Lauren A. Smith, Juliet L. Hatcher-Ross, Richard Wertheimer, and Robert S. Kahn
Department of Pediatrics, Boston Medical Center and Boston University School of Medicine, Boston, MA 02118, USA.
Lauren A. Smith: lauren.smith/at/bmc.org
Abstract
OBJECTIVE: Past studies of the prevalence of childhood asthma have yielded conflicting findings as to whether racial/ethnic disparities remain after other factors, such as income, are taken into account. The objective of this study was to examine the association of race/ethnicity and family income with the prevalence of childhood asthma and to assess whether racial/ethnic disparities vary by income strata.

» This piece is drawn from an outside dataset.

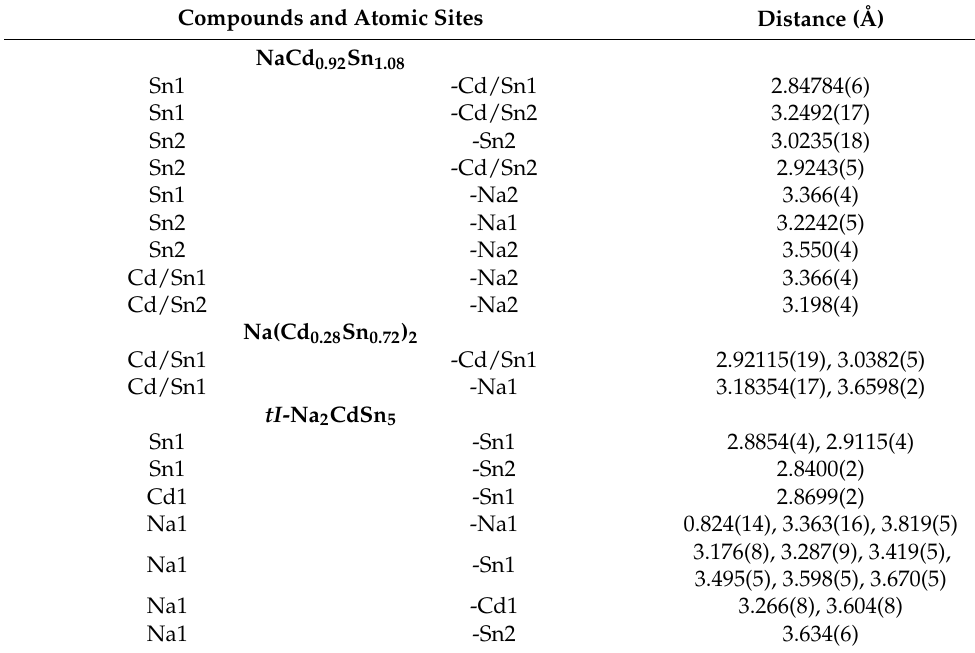
Table 3. Selected interatomic distances within 4 Å for NaCd 0.92 Sn 1.08 , Na(Cd 0.28 Sn 0.72 ) 2 , and tI - Na 2 CdSn 5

METHODS: Cross-sectional data on 14,244 children aged <18 years old in the 1997 National Health Interview Survey were examined. The authors used logistic regression to analyze the independent and joint effects of race/ethnicity and income-to-federal poverty level (FPL) ratio, adjusting for demographic covariates. The main outcome measure was parental report of the child having ever been diagnosed with asthma. RESULTS: Bivariate analyses, based on weighted percentages, revealed that asthma was more prevalent among non-Hispanic black children (13.6%) than among non-Hispanic white children (11.2%; p<0.01), but the prevalence of asthma did not differ significantly between Hispanic children (10.1%) and non-Hispanic white children (11.2%; p=0.13). Overall, non-Hispanic black children were at higher risk for asthma than non-Hispanic white children (adjusted odds ratio [OR]=1.20; 95% confidence interval [CI] 1.03, 1.40), after adjustment for sociodemographic variables, including the ratio of annual family income to the FPL. Asthma prevalence did not differ between Hispanic children and non-Hispanic white children in adjusted analyses (adjusted OR=0.85; 95% CI 0.71, 1.02). Analyses stratified by income revealed that only among children from families with incomes less than half the FPL did non-Hispanic black children have a higher risk of asthma than non-Hispanic white children (adjusted OR=1.99; 95% CI 1.09, 3.64). No black vs. white differences existed at other income levels. Subsequent analyses of these very poor children that took into account additional potentially explanatory variables did not attenuate the higher asthma risk for very poor non-Hispanic black children relative to very poor non-Hispanic white children. CONCLUSIONS: Non-Hispanic black children were at substantially higher risk of asthma than non-Hispanic white children only among the very poor. The concentration of racial/ethnic differences only among the very poor suggests that patterns of social and environmental exposures must overshadow any hypothetical genetic risk.